Higher-Order Corrections to Optimisers based on Newton's Method

TL;DR

This paper introduces higher-order correction techniques based on geodesic acceleration to improve Newton-like optimization methods, significantly reducing steps and computation time in nonlinear least squares problems.

Contribution

It develops a differential equation framework for higher-order corrections, enabling 2nd to 4th order improvements to Levenberg--Marquardt and similar algorithms.

Findings

Higher-order methods reduce optimization steps.

Significant decrease in computation time.

Effective for ill-conditioned Jacobian problems.

Abstract

The Newton, Gauss--Newton and Levenberg--Marquardt methods all use the first derivative of a vector function (the Jacobian) to minimise its sum of squares.
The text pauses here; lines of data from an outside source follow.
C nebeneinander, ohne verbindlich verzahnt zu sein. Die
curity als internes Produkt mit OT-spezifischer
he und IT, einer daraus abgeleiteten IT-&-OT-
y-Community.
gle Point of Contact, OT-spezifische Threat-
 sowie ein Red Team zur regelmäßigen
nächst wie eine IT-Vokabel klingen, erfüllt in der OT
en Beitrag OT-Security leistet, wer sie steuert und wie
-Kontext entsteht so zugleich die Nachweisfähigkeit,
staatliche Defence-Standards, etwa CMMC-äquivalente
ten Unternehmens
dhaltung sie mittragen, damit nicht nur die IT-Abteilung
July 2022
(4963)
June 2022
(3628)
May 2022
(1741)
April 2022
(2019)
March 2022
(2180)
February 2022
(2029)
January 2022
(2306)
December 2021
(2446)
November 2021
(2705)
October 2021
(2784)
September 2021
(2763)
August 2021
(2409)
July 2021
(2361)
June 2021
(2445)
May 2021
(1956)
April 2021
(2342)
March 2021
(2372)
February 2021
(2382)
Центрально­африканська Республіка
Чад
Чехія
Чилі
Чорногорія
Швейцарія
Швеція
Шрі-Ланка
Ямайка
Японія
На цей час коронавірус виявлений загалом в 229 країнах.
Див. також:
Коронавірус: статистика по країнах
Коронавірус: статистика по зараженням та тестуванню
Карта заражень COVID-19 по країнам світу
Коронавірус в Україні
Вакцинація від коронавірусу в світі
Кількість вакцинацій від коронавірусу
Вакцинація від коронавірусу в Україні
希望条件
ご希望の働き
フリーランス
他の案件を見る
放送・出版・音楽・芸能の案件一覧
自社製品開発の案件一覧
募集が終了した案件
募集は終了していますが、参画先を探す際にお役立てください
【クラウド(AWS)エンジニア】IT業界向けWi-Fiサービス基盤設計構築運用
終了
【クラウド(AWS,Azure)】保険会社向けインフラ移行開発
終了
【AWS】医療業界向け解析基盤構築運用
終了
When the Jacobian matrix is ill-conditioned, the function varies much faster in some directions than others and the space of possible improvement in sum of squares becomes a long narrow ellipsoid in the linear model. This means that even a small amount of nonlinearity in the problem parameters can cause a proposed point far down the long axis of the ellipsoid to fall outside of the actual curved valley of improved values, even though it is quite nearby. This paper presents a differential equation that `follows' these valleys, based on the technique of geodesic acceleration, which itself provides a 2$^\mathrm{nd}$ order improvement to the Levenberg--Marquardt iteration step. Higher derivatives of this equation are computed that allow $n^\mathrm{th}$ order improvements to the optimisation methods to be derived. These higher-order accelerated methods up to 4$^\mathrm{th}$ order are tested numerically and shown to provide substantial reduction of both number of steps and computation time.